[[ Input data, beginning ]]

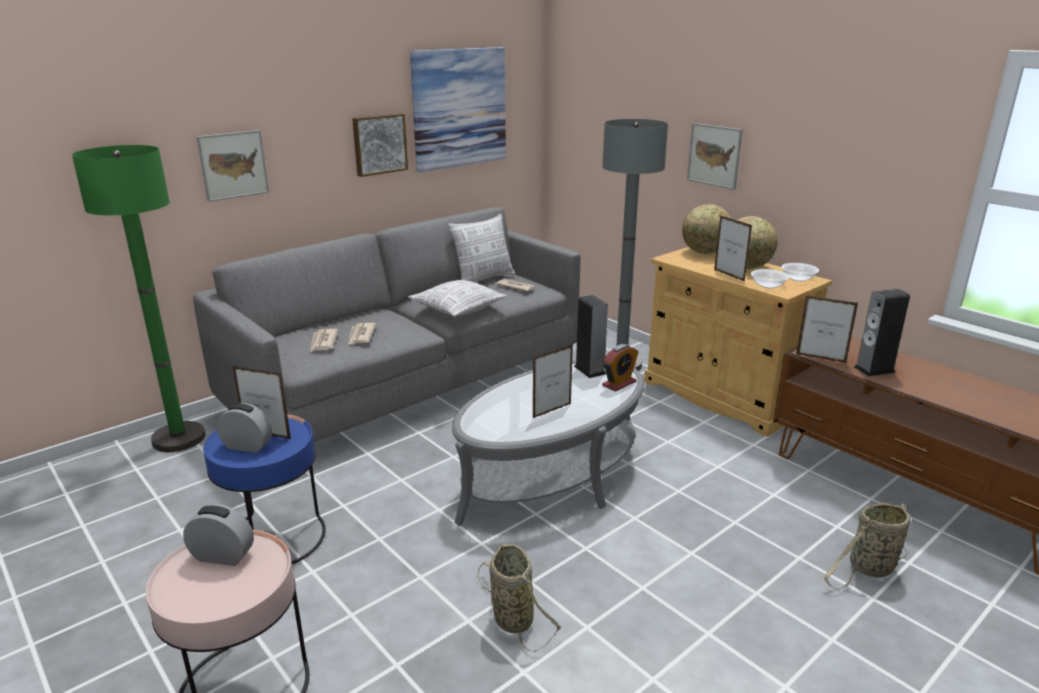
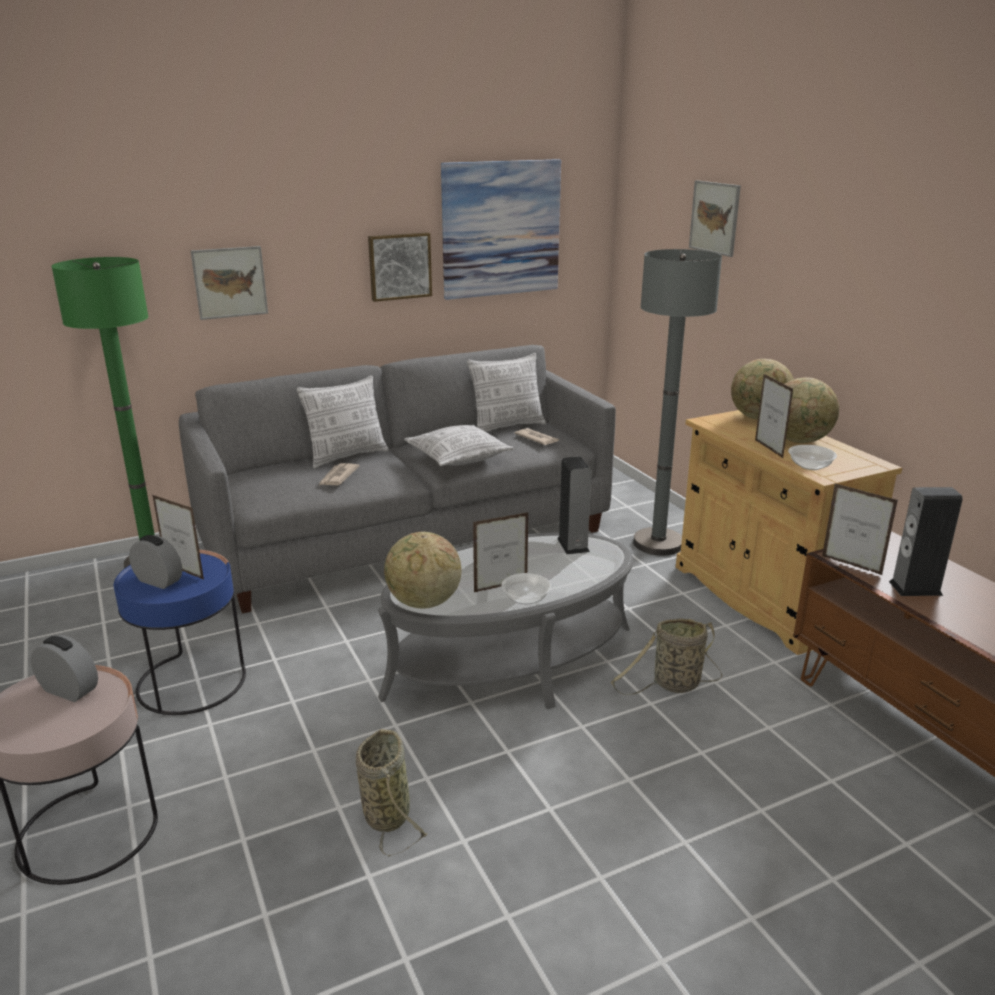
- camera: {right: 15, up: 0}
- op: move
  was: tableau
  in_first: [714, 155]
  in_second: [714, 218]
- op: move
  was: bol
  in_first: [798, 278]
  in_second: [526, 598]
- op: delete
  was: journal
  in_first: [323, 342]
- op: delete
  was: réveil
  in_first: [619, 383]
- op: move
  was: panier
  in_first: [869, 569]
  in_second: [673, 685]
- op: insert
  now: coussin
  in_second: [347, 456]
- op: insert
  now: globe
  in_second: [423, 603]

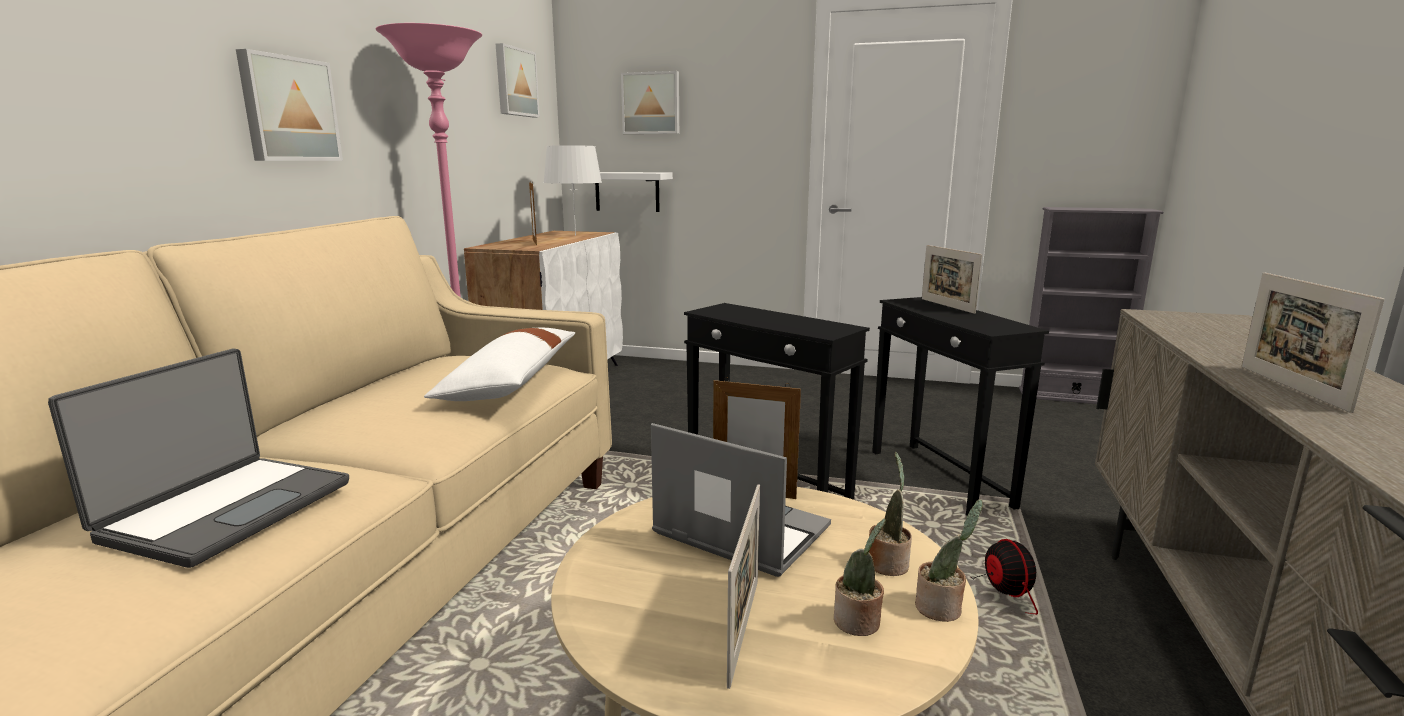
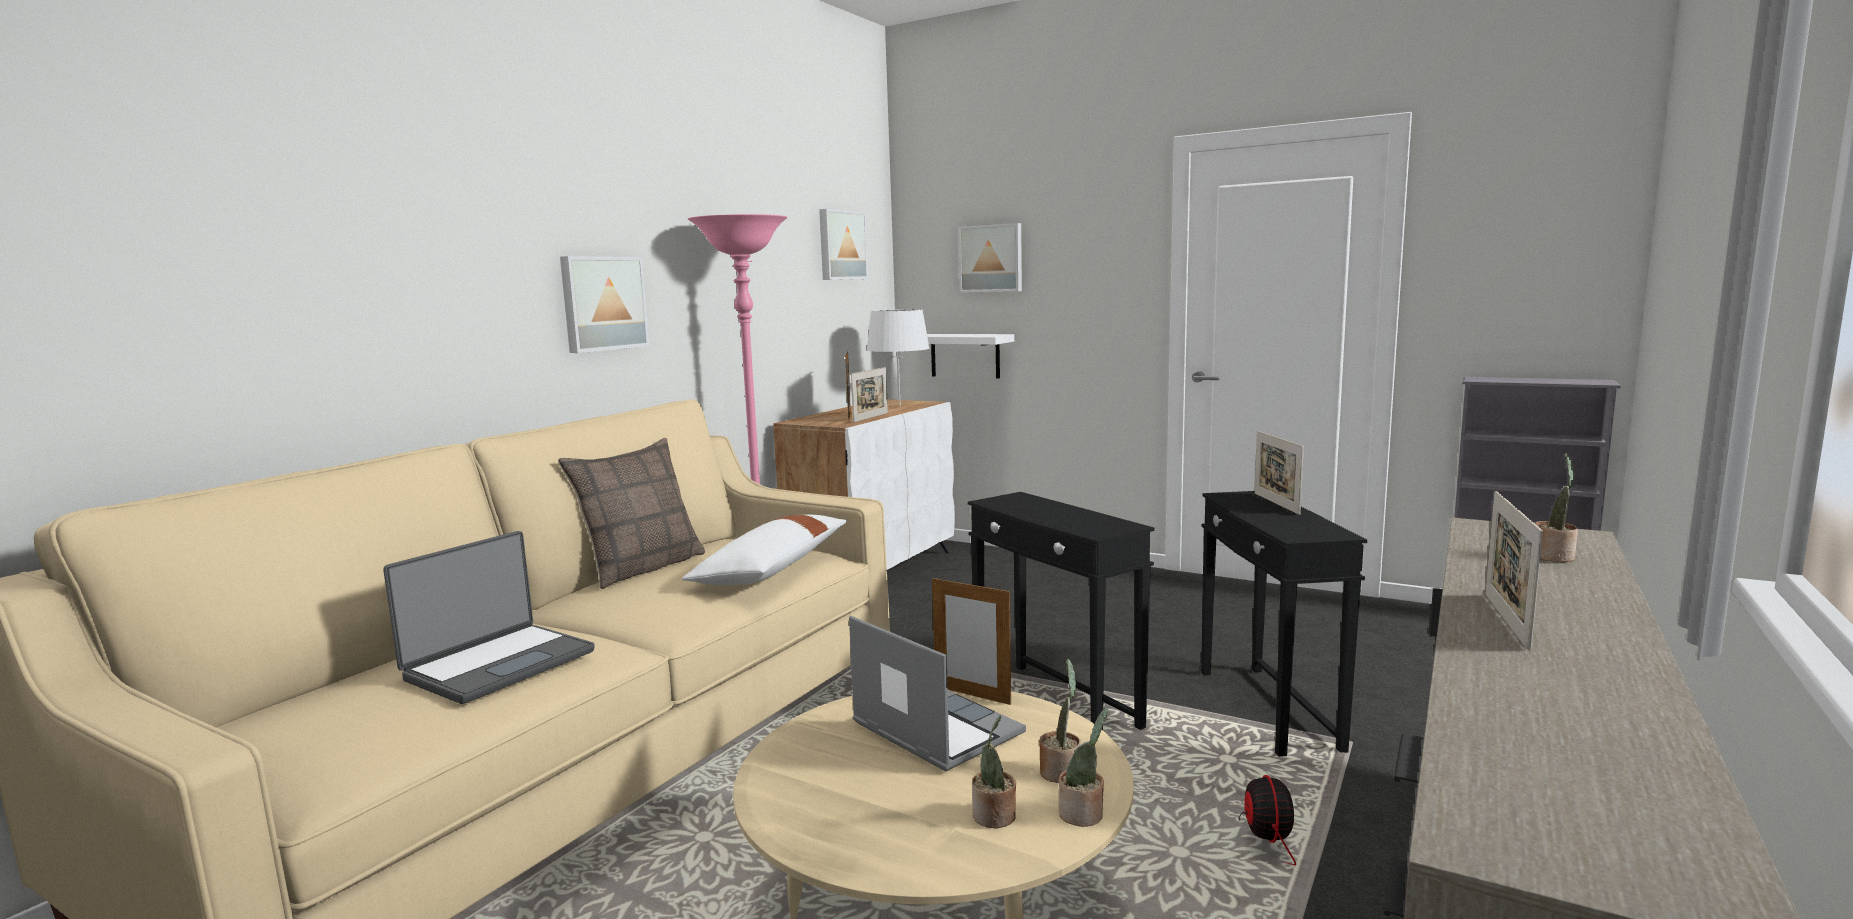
- camera: {right: 15, up: -5}
- op: move
  was: cadre photo
  in_first: [743, 629]
  in_second: [871, 417]
- op: insert
  now: coussin
  in_second: [642, 568]
- op: insert
  now: plante en pot
  in_second: [1553, 556]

[[ Input data, end ]]

__Exercise aim__: Give back every entry verbatim. No pictures belong in the copy.

__Your solution__:
- camera: {right: 15, up: 0}
- op: move
  was: tableau
  in_first: [714, 155]
  in_second: [714, 218]
- op: move
  was: bol
  in_first: [798, 278]
  in_second: [526, 598]
- op: delete
  was: journal
  in_first: [323, 342]
- op: delete
  was: réveil
  in_first: [619, 383]
- op: move
  was: panier
  in_first: [869, 569]
  in_second: [673, 685]
- op: insert
  now: coussin
  in_second: [347, 456]
- op: insert
  now: globe
  in_second: [423, 603]

- camera: {right: 15, up: -5}
- op: move
  was: cadre photo
  in_first: [743, 629]
  in_second: [871, 417]
- op: insert
  now: coussin
  in_second: [642, 568]
- op: insert
  now: plante en pot
  in_second: [1553, 556]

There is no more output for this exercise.